Luci e ombre tra marzo e aprile

Una processione luminosa e una tassazione fastidiosa: la primavera del 1491 iniziava così in quel di Forlì

La Cittadella di Ravaldino in un'immagine del 1964

Un gran corteo religioso vide terminare il marzo del 1491: era giovedì santo e “se fe’ una processione del Corpo de Cristo”. Si snodò dalla Cattedrale in direzione del “burgo grande” (cioè il tratto di corso Garibaldi tra piazza del Duomo e il Rialto piazza), giunse nel Campo dell’Abate e volse verso via delle Torri (“per sancta Maria in piacia”) per tornare in Cattedrale. Il cronista Leone Cobelli, lì presente, non manca di citare che in processione spiccava Ottaviano Riario, “signore de Forlivio e d’Imola”, con “molti scudieri e ragaci tucti con duppieri in mani de cera bianca”. Per doppiere s’intende un candelabro a due bracci o semplicemente una doppia torcia di cera. Seguivano “doctori e citadini, artisani”, sempre con doppieri in mano e “tucti li donni”, cioè i signori possidenti. Una particolarità, questa, che lasciò a bocca aperta per la luce che irradiava tale funzione che risultò essere particolarmente sentita. 

“Io non nomerae già el numero de duppieri – ammette Cobelli - ma credo certo forono più de dui cento”. Il vicario del Vescovo portava “el Corpus Domini” e i canonici “lo tabachino”. In Duomo, predicò “uno frate Bartolomio de l’Osservanza de san Francesco”. I duecento doppieri rimasero in Cattedrale una volta finita la funzione per poi direzionarsi verso le case degli infermi per la consegna dell’Eucaristia grazie alla compagnia del Corpo di Cristo”. Fu poi stabilito che “la prima domenica del mese” (di aprile) si sarebbe dovuta celebrare una messa “illominata con molti de quilli dicti duppieri”. Leone Cobelli, testimone della processione luminosa, spera che “la dicta divocione vaga innacze per secula seculorum” ma tale tradizione si perse nel tempo. 
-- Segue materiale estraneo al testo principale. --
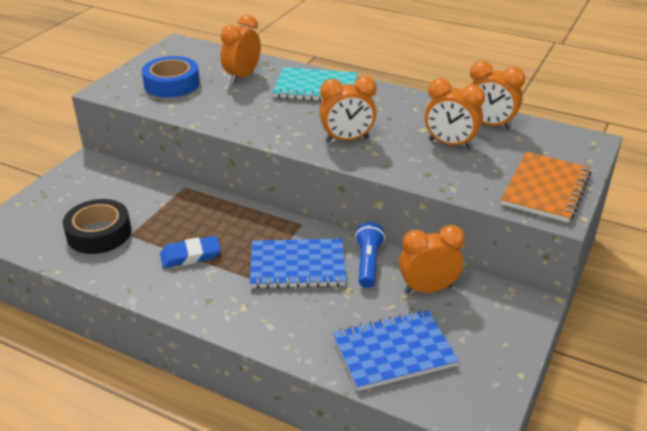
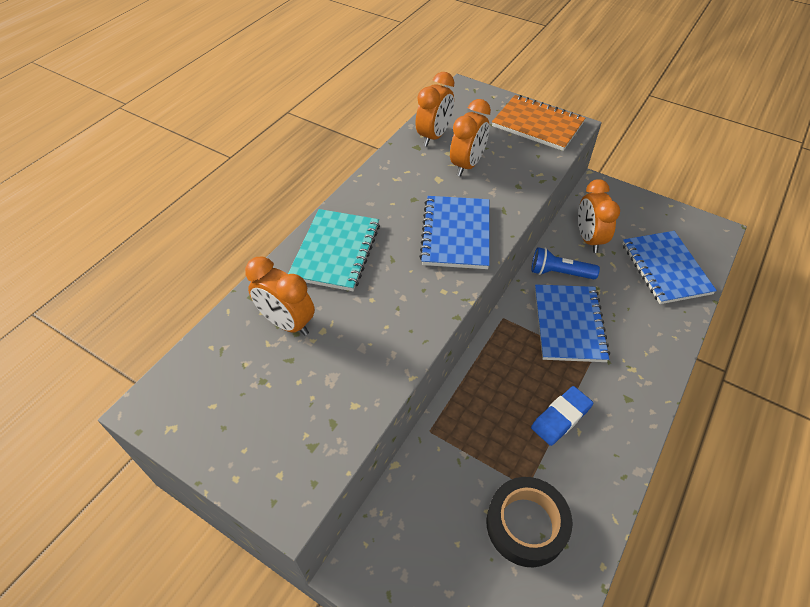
camera: 85 degrees left, 15 degrees up
blue tape [142,56,200,98] -> none
blue eraser [160,236,221,268] -> blue eraser turned 60 degrees clockwise [531,386,593,446]
orange clock [319,76,377,142] -> blue notebook [419,196,490,269]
Passò qualche giorno, arrivò aprile, e Caterina Sforza ordinò agli “anciani del conseglio” di “purre una colta sopra al populo de livre cinque milia”, cioè una tassa di cinquemila lire. Il cronista Leone Cobelli non manca di ammettere che si sollevò “un poco de murmoro” tra la gente per “quello pagamento”. A cosa servivano quei soldi? Per costruire “caselletti” ai piedi della cittadella di Ravaldino “per mectere i soldati”. Che furono fatti “con fossi atorno” perché la Tigre, manco a dirlo, aveva “hoctenuto si pagasse”. Dentro e fuori le mura furono fatte stime per ottenere il dovuto dalle famiglie, senza troppe storie. 
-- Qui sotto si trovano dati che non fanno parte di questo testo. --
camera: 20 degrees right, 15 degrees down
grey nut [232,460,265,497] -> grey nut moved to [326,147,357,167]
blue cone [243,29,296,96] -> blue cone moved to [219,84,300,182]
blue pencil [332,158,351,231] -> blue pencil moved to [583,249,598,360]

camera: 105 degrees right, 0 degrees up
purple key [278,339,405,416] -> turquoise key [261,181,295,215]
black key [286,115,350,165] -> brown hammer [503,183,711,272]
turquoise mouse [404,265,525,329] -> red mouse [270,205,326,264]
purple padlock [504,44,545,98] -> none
Forse anche per questo scopo Caterina Sforza, “la nostra magnifica madona”, fece allestire “casette” ai ponti del Ronco e di Bagnolo per pagare il “dacio del passagio” con esattori poco graditi come “Cristovano dei Porchi, homo crudo e inico” o “Cristofano da Fenza” che “per sua robostia e superbia fo illì amaciato uno suo fratello per volere far pagare più che el debito”. 
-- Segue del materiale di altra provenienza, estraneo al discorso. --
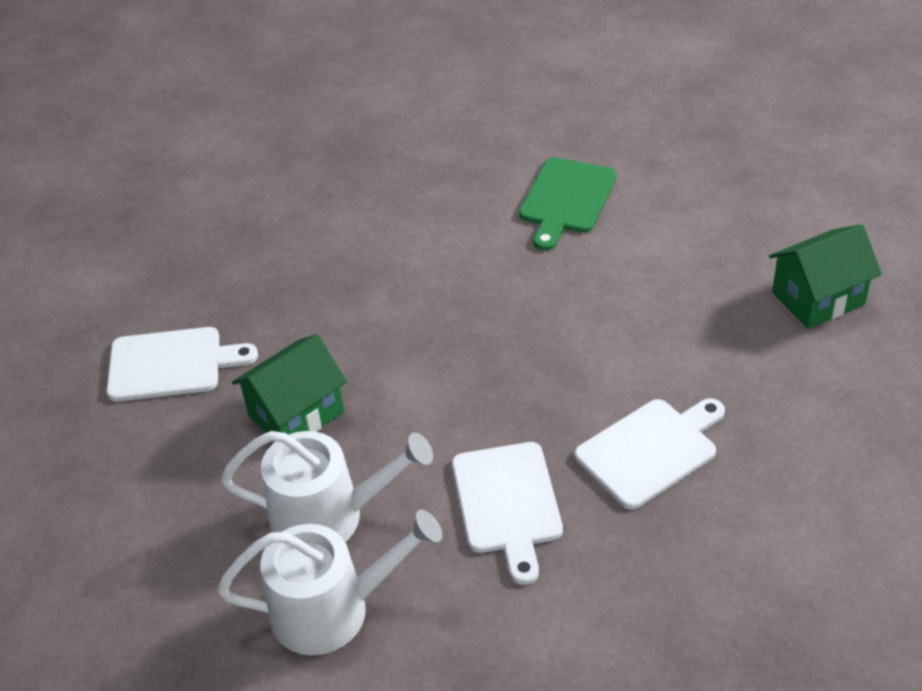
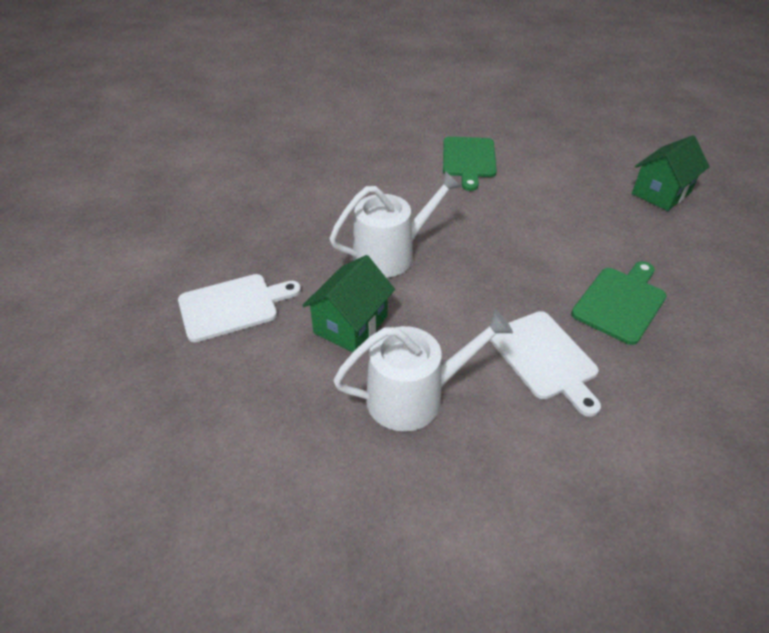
camera: 20 degrees left, 0 degrees up
white watering can [217,510,442,655] -> white watering can moved to [329,171,461,278]
white cutting board [575,398,725,509] -> green cutting board [571,261,667,345]

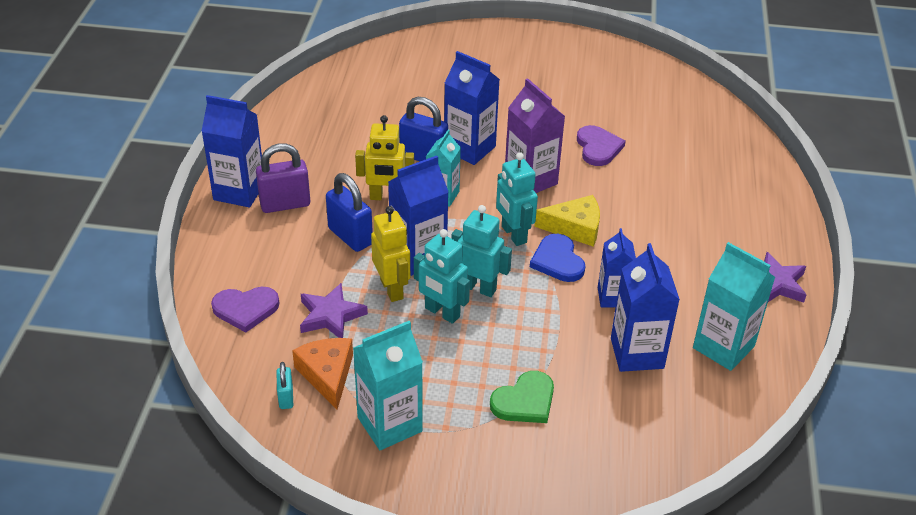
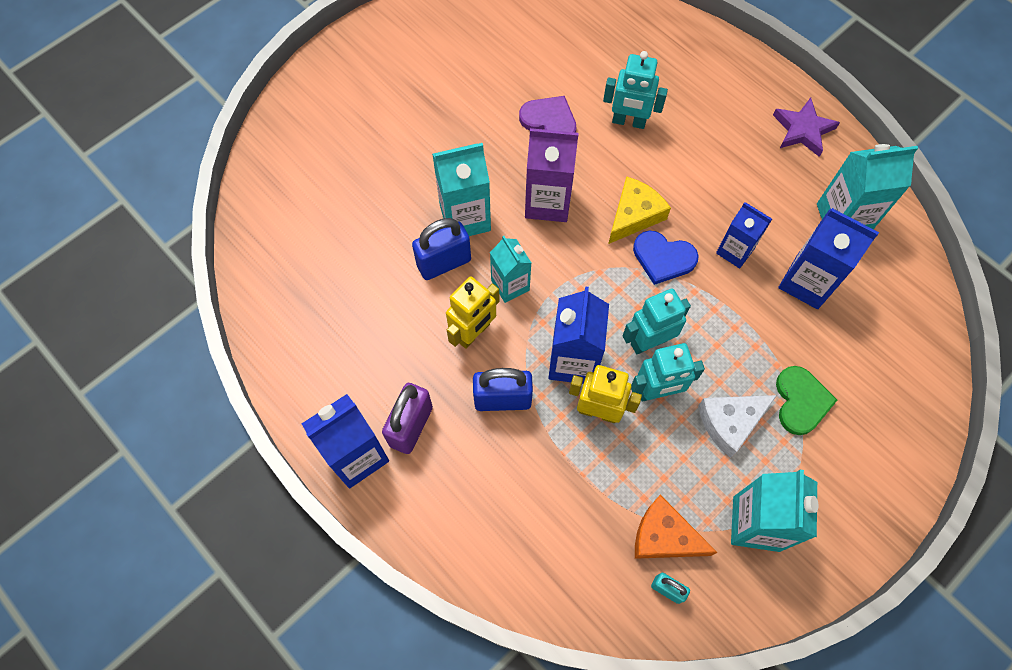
camera: 50 degrees left, 25 degrees up
purple heart [211,287,280,332] -> none
purple star [300,283,368,338] -> none
blue carton [444,51,500,165] -> turquoise carton [432,143,491,236]
turquoise robot [496,152,538,246] -> turquoise robot moved to [603,51,668,129]
none -> white cheese [698,395,777,458]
A dirla tutta, il ponte sul Ronco, già in pietra, era stato rifatto con una struttura provvisoria in legno poi travolta dalla fiumana quindi il passaggio tra Forlì e Forlimpopoli avveniva con un ponte di barche. Il passaggio valeva “uno quatrino” e, poco o molto che fosse, serviva per rimpinguare le casse. Si spera che la vasta area della cittadella occupata oggi dagli edifici ottocenteschi della Casa Circondariale possa essere nei prossimi anni, previo spostamento del carcere al Quattro, fruibile a forlivesi e forestieri; tassello fondamentale per rendere questa una “Città della cultura”.